→ The exercise
Reproduce word for word the stretch of the SolrCloud thread below from "2014-05-26 Thread Ali" through "to 100m documents.".

→ Extract to read

··········

Re: Using SolrCloud with RDBMS or without

2014-05-26 Thread Ali Nazemian
Dear Shawn,
Hi and thank you for you reply.
Could you please tell me about the performance and scalability of the
mentioned solutions? Suppose I have a SolrCloud with 4 different machine.
Would it scale linearly if I add another 4 machines to that? I mean when
the documents number increases from 10m to 100m documents.
Regards.


On Mon, May 26, 2014 at 8:30 PM, Shawn Heisey  wrote:

> On 5/26/2014 7:50 AM, Ali Nazemian wrote:
> > I was wondering which scenario (or the combination) would be better for
> my
> > application. From the aspect of performance, scalability and high
> > availability. Here is my application:
> >
> > Suppose I am going to have more than 10m documents and it grows every
> day.
> > (probably in 1 years it reaches to more than 100m docs. I want to use
> Solr
> > as tool for indexing these documents but the problem is I have some data
> > fields that could change frequently. (not too much but it could change)
>
> Choosing which database software to use to hold your data is a problem
> with many possible solutions.  Everyone will have a different answer for
> you.  Each solution has strengths and weaknesses, and in the end, only
> you can really know what your requirements are.
>
> > Scenarios:
> >
> > 1- Using SolrCloud as database for all data. (even the one that could be
> > changed)

··········

→ Recorded data

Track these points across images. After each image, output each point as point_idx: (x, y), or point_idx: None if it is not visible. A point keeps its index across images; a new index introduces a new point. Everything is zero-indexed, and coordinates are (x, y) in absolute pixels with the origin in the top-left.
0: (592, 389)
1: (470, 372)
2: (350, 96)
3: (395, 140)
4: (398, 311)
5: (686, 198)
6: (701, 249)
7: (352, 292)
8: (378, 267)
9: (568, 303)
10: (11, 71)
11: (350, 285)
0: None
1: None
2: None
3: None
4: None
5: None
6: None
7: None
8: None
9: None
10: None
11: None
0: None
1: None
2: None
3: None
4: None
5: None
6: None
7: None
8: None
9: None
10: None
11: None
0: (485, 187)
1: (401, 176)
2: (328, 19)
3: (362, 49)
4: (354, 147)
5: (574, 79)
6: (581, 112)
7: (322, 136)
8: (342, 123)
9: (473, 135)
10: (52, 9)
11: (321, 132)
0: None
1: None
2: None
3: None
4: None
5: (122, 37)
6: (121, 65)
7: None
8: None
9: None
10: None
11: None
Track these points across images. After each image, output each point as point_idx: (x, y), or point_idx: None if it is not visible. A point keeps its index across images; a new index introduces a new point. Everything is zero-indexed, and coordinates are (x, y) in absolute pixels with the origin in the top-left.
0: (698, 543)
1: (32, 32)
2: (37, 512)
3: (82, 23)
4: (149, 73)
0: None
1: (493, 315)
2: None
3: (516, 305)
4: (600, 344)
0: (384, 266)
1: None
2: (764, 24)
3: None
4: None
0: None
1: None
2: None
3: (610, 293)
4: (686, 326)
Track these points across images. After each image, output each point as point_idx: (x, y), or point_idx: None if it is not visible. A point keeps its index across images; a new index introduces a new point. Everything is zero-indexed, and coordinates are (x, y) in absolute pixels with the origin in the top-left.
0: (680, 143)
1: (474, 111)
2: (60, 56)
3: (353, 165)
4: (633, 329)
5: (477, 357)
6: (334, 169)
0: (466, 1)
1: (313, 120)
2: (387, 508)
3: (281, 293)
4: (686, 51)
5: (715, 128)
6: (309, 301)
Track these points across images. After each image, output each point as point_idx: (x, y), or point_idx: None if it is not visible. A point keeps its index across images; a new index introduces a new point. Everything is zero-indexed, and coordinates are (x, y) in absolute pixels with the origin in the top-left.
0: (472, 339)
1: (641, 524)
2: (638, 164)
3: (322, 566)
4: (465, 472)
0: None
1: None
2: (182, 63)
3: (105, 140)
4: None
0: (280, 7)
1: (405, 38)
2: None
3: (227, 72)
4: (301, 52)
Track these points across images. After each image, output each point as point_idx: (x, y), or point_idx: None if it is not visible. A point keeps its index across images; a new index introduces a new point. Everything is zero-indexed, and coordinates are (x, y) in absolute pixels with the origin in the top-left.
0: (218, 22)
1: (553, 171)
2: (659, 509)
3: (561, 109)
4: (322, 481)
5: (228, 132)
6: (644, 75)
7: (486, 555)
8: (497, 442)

··········

→ Output for this exercise
2014-05-26 Thread Ali Nazemian
Dear Shawn,
Hi and thank you for you reply.
Could you please tell me about the performance and scalability of the
mentioned solutions? Suppose I have a SolrCloud with 4 different machine.
Would it scale linearly if I add another 4 machines to that? I mean when
the documents number increases from 10m to 100m documents.